Stored dataset items
——

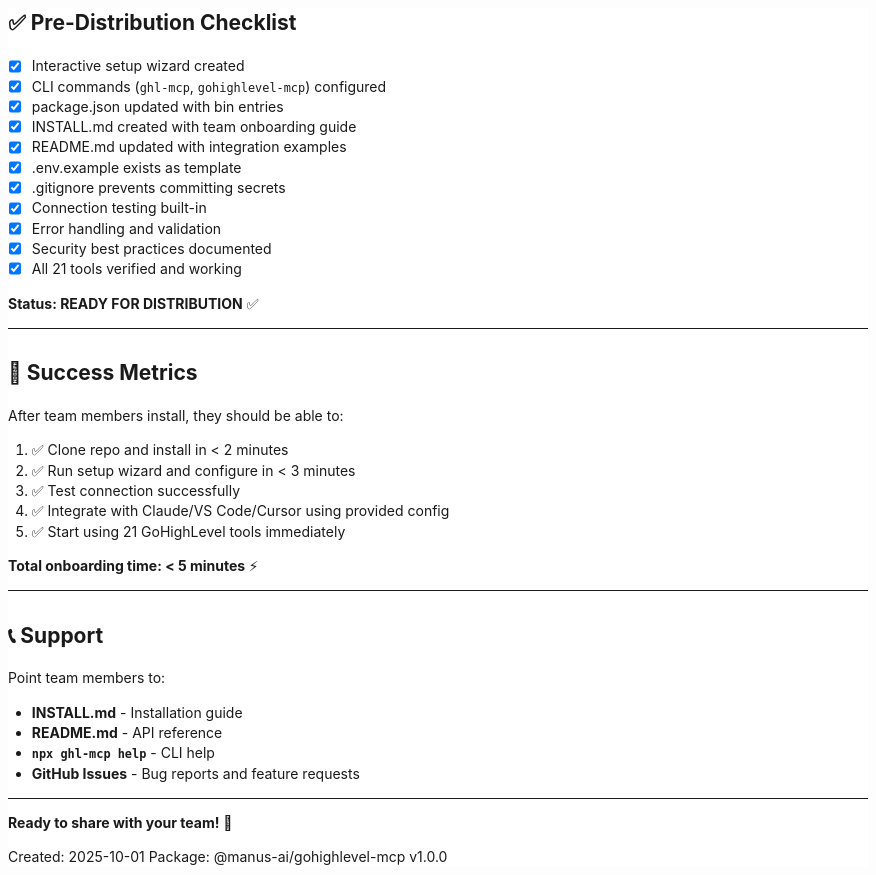 
## ✅ Pre-Distribution Checklist

- [x] Interactive setup wizard created
- [x] CLI commands (`ghl-mcp`, `gohighlevel-mcp`) configured
- [x] package.json updated with bin entries
- [x] INSTALL.md created with team onboarding guide
- [x] README.md updated with integration examples
- [x] .env.example exists as template
- [x] .gitignore prevents committing secrets
- [x] Connection testing built-in
- [x] Error handling and validation
- [x] Security best practices documented
- [x] All 21 tools verified and working

**Status: READY FOR DISTRIBUTION** ✅

---

## 🎉 Success Metrics

After team members install, they should be able to:

1. ✅ Clone repo and install in < 2 minutes
2. ✅ Run setup wizard and configure in < 3 minutes
3. ✅ Test connection successfully
4. ✅ Integrate with Claude/VS Code/Cursor using provided config
5. ✅ Start using 21 GoHighLevel tools immediately

**Total onboarding time: < 5 minutes** ⚡

---

## 📞 Support

Point team members to:
- **INSTALL.md** - Installation guide
- **README.md** - API reference
- **`npx ghl-mcp help`** - CLI help
- **GitHub Issues** - Bug reports and feature requests

---

**Ready to share with your team!** 🚀

Created: 2025-10-01
Package: @manus-ai/gohighlevel-mcp v1.0.0
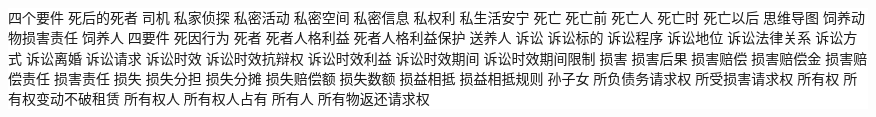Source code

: 四个要件
死后的死者
司机
私家侦探
私密活动
私密空间
私密信息
私权利
私生活安宁
死亡
死亡前
死亡人
死亡时
死亡以后
思维导图
饲养动物损害责任
饲养人
四要件
死因行为
死者
死者人格利益
死者人格利益保护
送养人
诉讼
诉讼标的
诉讼程序
诉讼地位
诉讼法律关系
诉讼方式
诉讼离婚
诉讼请求
诉讼时效
诉讼时效抗辩权
诉讼时效利益
诉讼时效期间
诉讼时效期间限制
损害
损害后果
损害赔偿
损害赔偿金
损害赔偿责任
损害责任
损失
损失分担
损失分摊
损失赔偿额
损失数额
损益相抵
损益相抵规则
孙子女
所负债务请求权
所受损害请求权
所有权
所有权变动不破租赁
所有权人
所有权人占有
所有人
所有物返还请求权
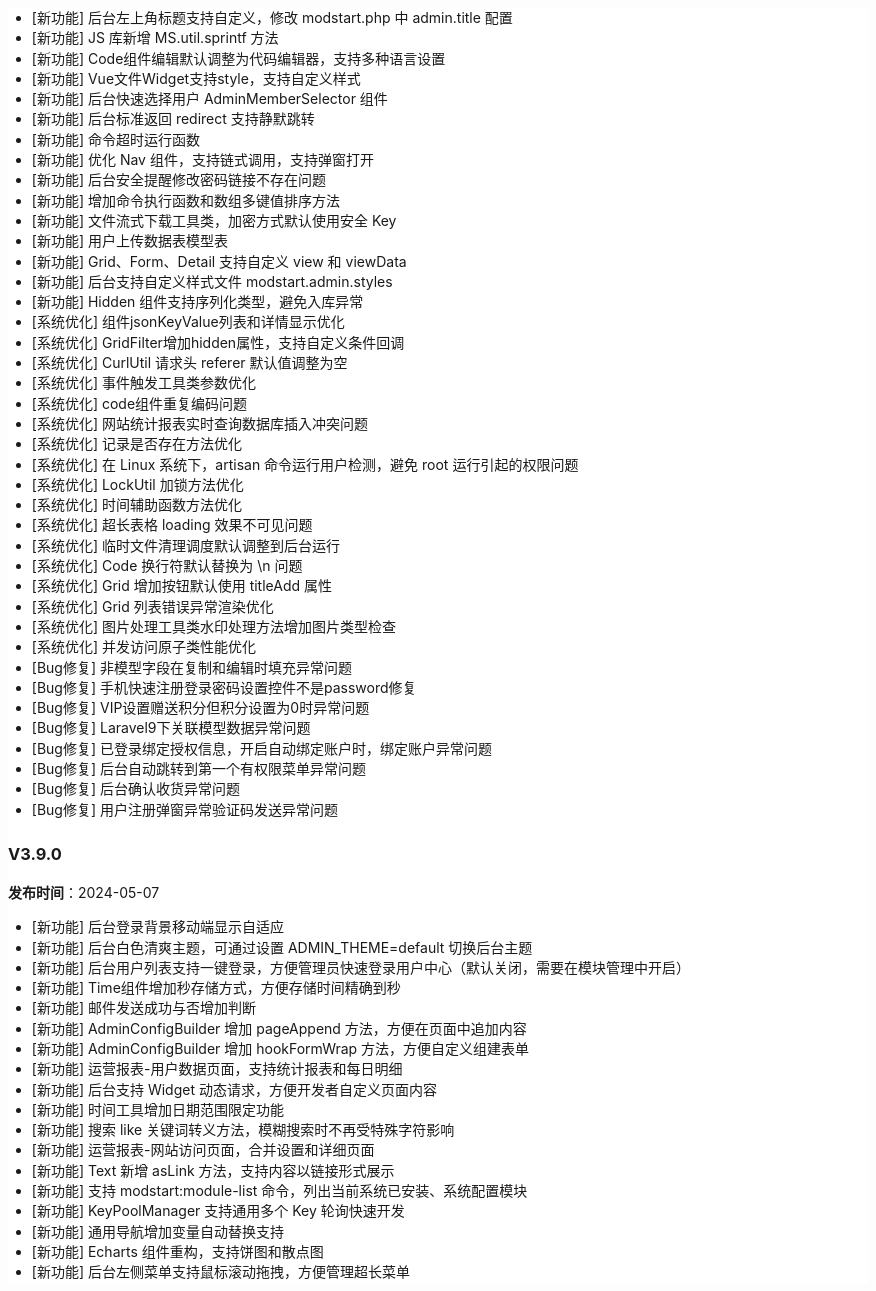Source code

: - [新功能] 后台左上角标题支持自定义，修改 modstart.php 中 admin.title 配置
- [新功能] JS 库新增 MS.util.sprintf 方法
- [新功能] Code组件编辑默认调整为代码编辑器，支持多种语言设置
- [新功能] Vue文件Widget支持style，支持自定义样式
- [新功能] 后台快速选择用户 AdminMemberSelector 组件
- [新功能] 后台标准返回 redirect 支持静默跳转
- [新功能] 命令超时运行函数
- [新功能] 优化 Nav 组件，支持链式调用，支持弹窗打开
- [新功能] 后台安全提醒修改密码链接不存在问题
- [新功能] 增加命令执行函数和数组多键值排序方法
- [新功能] 文件流式下载工具类，加密方式默认使用安全 Key
- [新功能] 用户上传数据表模型表
- [新功能] Grid、Form、Detail 支持自定义 view 和 viewData
- [新功能] 后台支持自定义样式文件 modstart.admin.styles
- [新功能] Hidden 组件支持序列化类型，避免入库异常
- [系统优化] 组件jsonKeyValue列表和详情显示优化
- [系统优化] GridFilter增加hidden属性，支持自定义条件回调
- [系统优化] CurlUtil 请求头 referer 默认值调整为空
- [系统优化] 事件触发工具类参数优化
- [系统优化] code组件重复编码问题
- [系统优化] 网站统计报表实时查询数据库插入冲突问题
- [系统优化] 记录是否存在方法优化
- [系统优化] 在 Linux 系统下，artisan 命令运行用户检测，避免 root 运行引起的权限问题
- [系统优化] LockUtil 加锁方法优化
- [系统优化] 时间辅助函数方法优化
- [系统优化] 超长表格 loading 效果不可见问题
- [系统优化] 临时文件清理调度默认调整到后台运行
- [系统优化] Code 换行符默认替换为 \n 问题
- [系统优化] Grid 增加按钮默认使用 titleAdd 属性
- [系统优化] Grid 列表错误异常渲染优化
- [系统优化] 图片处理工具类水印处理方法增加图片类型检查
- [系统优化] 并发访问原子类性能优化
- [Bug修复] 非模型字段在复制和编辑时填充异常问题
- [Bug修复] 手机快速注册登录密码设置控件不是password修复
- [Bug修复] VIP设置赠送积分但积分设置为0时异常问题
- [Bug修复] Laravel9下关联模型数据异常问题
- [Bug修复] 已登录绑定授权信息，开启自动绑定账户时，绑定账户异常问题
- [Bug修复] 后台自动跳转到第一个有权限菜单异常问题
- [Bug修复] 后台确认收货异常问题
- [Bug修复] 用户注册弹窗异常验证码发送异常问题



### V3.9.0

**发布时间**：2024-05-07

- [新功能] 后台登录背景移动端显示自适应
- [新功能] 后台白色清爽主题，可通过设置 ADMIN_THEME=default 切换后台主题
- [新功能] 后台用户列表支持一键登录，方便管理员快速登录用户中心（默认关闭，需要在模块管理中开启）
- [新功能] Time组件增加秒存储方式，方便存储时间精确到秒
- [新功能] 邮件发送成功与否增加判断
- [新功能] AdminConfigBuilder 增加 pageAppend 方法，方便在页面中追加内容
- [新功能] AdminConfigBuilder 增加 hookFormWrap 方法，方便自定义组建表单
- [新功能] 运营报表-用户数据页面，支持统计报表和每日明细
- [新功能] 后台支持 Widget 动态请求，方便开发者自定义页面内容
- [新功能] 时间工具增加日期范围限定功能
- [新功能] 搜索 like 关键词转义方法，模糊搜索时不再受特殊字符影响
- [新功能] 运营报表-网站访问页面，合并设置和详细页面
- [新功能] Text 新增 asLink 方法，支持内容以链接形式展示
- [新功能] 支持 modstart:module-list 命令，列出当前系统已安装、系统配置模块
- [新功能] KeyPoolManager 支持通用多个 Key 轮询快速开发
- [新功能] 通用导航增加变量自动替换支持
- [新功能] Echarts 组件重构，支持饼图和散点图
- [新功能] 后台左侧菜单支持鼠标滚动拖拽，方便管理超长菜单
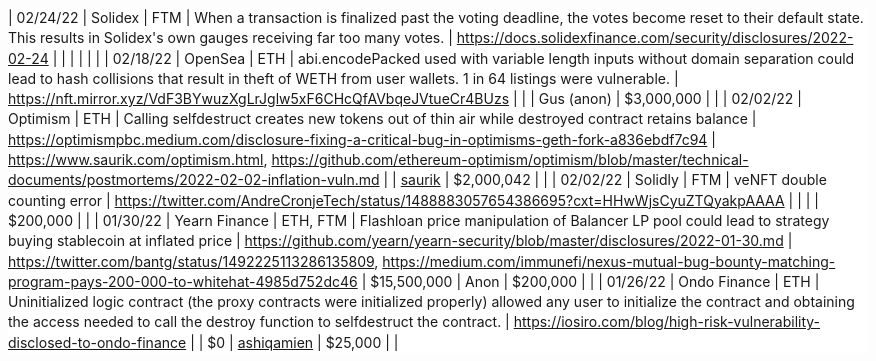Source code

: | 02/24/22 | Solidex            | FTM          | When a transaction is finalized past the voting deadline, the votes become reset to their default state. This results in Solidex's own gauges receiving far too many votes.                                                                                                                                                                                         | https://docs.solidexfinance.com/security/disclosures/2022-02-24                                                                       |                                                                                                                                                                                                                                          |                                   |                                                                                                                                            |                |                  |
| 02/18/22 | OpenSea            | ETH          | abi.encodePacked used with variable length inputs without domain separation could lead to hash collisions that result in theft of WETH from user wallets. 1 in 64 listings were vulnerable.                                                                                                                                                                         | https://nft.mirror.xyz/VdF3BYwuzXgLrJglw5xF6CHcQfAVbqeJVtueCr4BUzs                                                                    |                                                                                                                                                                                                                                          |                                   | Gus (anon)                                                                                                                                 | $3,000,000     |                  |
| 02/02/22 | Optimism           | ETH          | Calling selfdestruct creates new tokens out of thin air while destroyed contract retains balance                                                                                                                                                                                                                                                                    | https://optimismpbc.medium.com/disclosure-fixing-a-critical-bug-in-optimisms-geth-fork-a836ebdf7c94                                   | https://www.saurik.com/optimism.html, https://github.com/ethereum-optimism/optimism/blob/master/technical-documents/postmortems/2022-02-02-inflation-vuln.md                                                                             |                                   | [saurik](https://twitter.com/saurik)                                                                                                       | $2,000,042     |                  |
| 02/02/22 | Solidly            | FTM          | veNFT double counting error                                                                                                                                                                                                                                                                                                                                         | https://twitter.com/AndreCronjeTech/status/1488883057654386695?cxt=HHwWjsCyuZTQyakpAAAA                                               |                                                                                                                                                                                                                                          |                                   |                                                                                                                                            | $200,000       |                  |
| 01/30/22 | Yearn Finance      | ETH, FTM     | Flashloan price manipulation of Balancer LP pool could lead to strategy buying stablecoin at inflated price                                                                                                                                                                                                                                                         | https://github.com/yearn/yearn-security/blob/master/disclosures/2022-01-30.md                                                         | https://twitter.com/bantg/status/1492225113286135809, https://medium.com/immunefi/nexus-mutual-bug-bounty-matching-program-pays-200-000-to-whitehat-4985d752dc46                                                                         | $15,500,000                       | Anon                                                                                                                                       | $200,000       |                  |
| 01/26/22 | Ondo Finance       | ETH          | Uninitialized logic contract (the proxy contracts were initialized properly) allowed any user to initialize the contract and obtaining the access needed to call the destroy function to selfdestruct the contract.                                                                                                                                                 | https://iosiro.com/blog/high-risk-vulnerability-disclosed-to-ondo-finance                                                             |                                                                                                                                                                                                                                          | $0                                | [ashiqamien](https://twitter.com/ashiqamien)                                                                                               | $25,000        |                  |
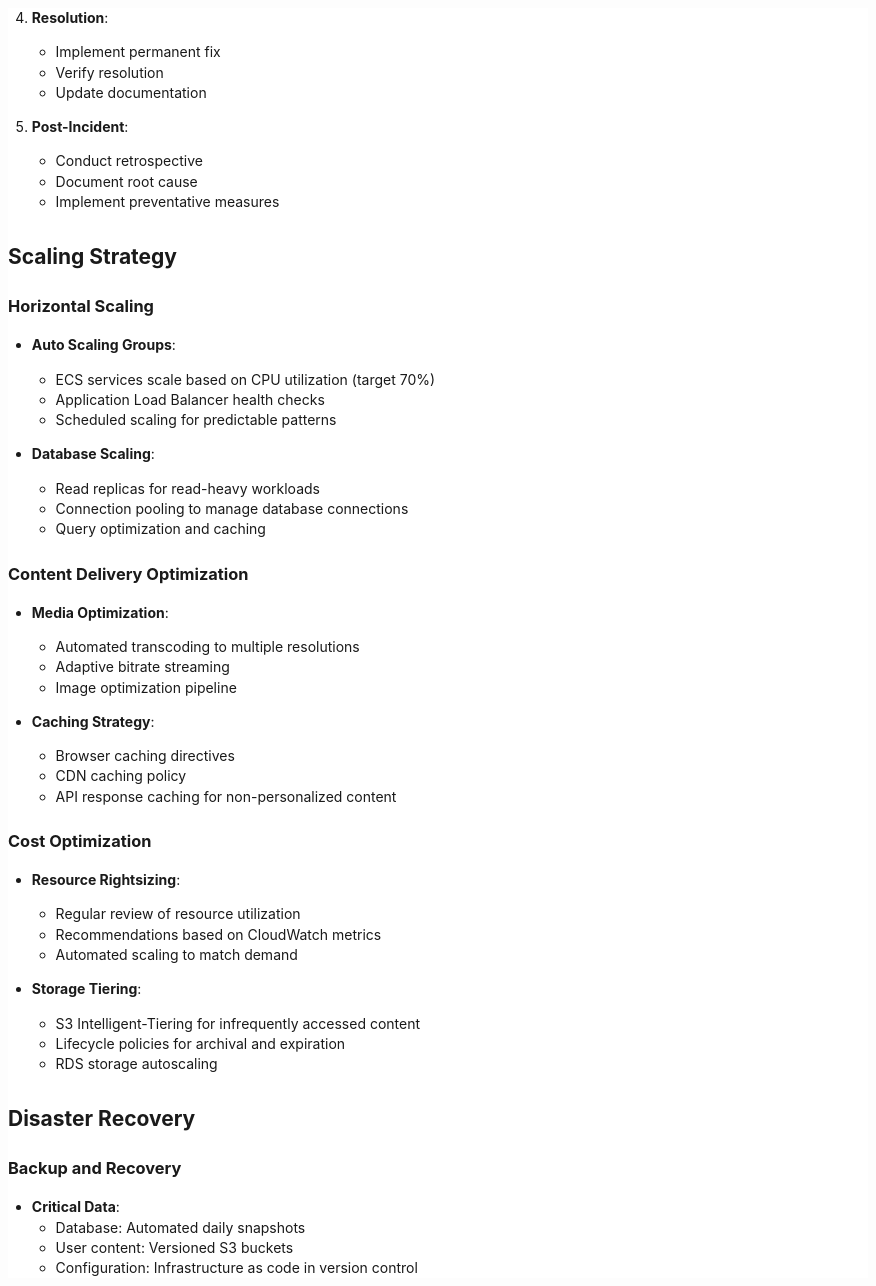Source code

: 4. **Resolution**:
   - Implement permanent fix
   - Verify resolution
   - Update documentation

5. **Post-Incident**:
   - Conduct retrospective
   - Document root cause
   - Implement preventative measures

## Scaling Strategy

### Horizontal Scaling
- **Auto Scaling Groups**:
  - ECS services scale based on CPU utilization (target 70%)
  - Application Load Balancer health checks
  - Scheduled scaling for predictable patterns

- **Database Scaling**:
  - Read replicas for read-heavy workloads
  - Connection pooling to manage database connections
  - Query optimization and caching

### Content Delivery Optimization
- **Media Optimization**:
  - Automated transcoding to multiple resolutions
  - Adaptive bitrate streaming
  - Image optimization pipeline

- **Caching Strategy**:
  - Browser caching directives
  - CDN caching policy
  - API response caching for non-personalized content

### Cost Optimization
- **Resource Rightsizing**:
  - Regular review of resource utilization
  - Recommendations based on CloudWatch metrics
  - Automated scaling to match demand

- **Storage Tiering**:
  - S3 Intelligent-Tiering for infrequently accessed content
  - Lifecycle policies for archival and expiration
  - RDS storage autoscaling

## Disaster Recovery

### Backup and Recovery
- **Critical Data**:
  - Database: Automated daily snapshots
  - User content: Versioned S3 buckets
  - Configuration: Infrastructure as code in version control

——

### EXERCISE AIM
Reproduce the data above verbatim, starting at the beginning of the data and ending at the line that contains "After team members", including that line. Leave the pictures out of your reproduction.

### REPLY
## ✅ Pre-Distribution Checklist

- [x] Interactive setup wizard created
- [x] CLI commands (`ghl-mcp`, `gohighlevel-mcp`) configured
- [x] package.json updated with bin entries
- [x] INSTALL.md created with team onboarding guide
- [x] README.md updated with integration examples
- [x] .env.example exists as template
- [x] .gitignore prevents committing secrets
- [x] Connection testing built-in
- [x] Error handling and validation
- [x] Security best practices documented
- [x] All 21 tools verified and working

**Status: READY FOR DISTRIBUTION** ✅

---

## 🎉 Success Metrics

After team members install, they should be able to:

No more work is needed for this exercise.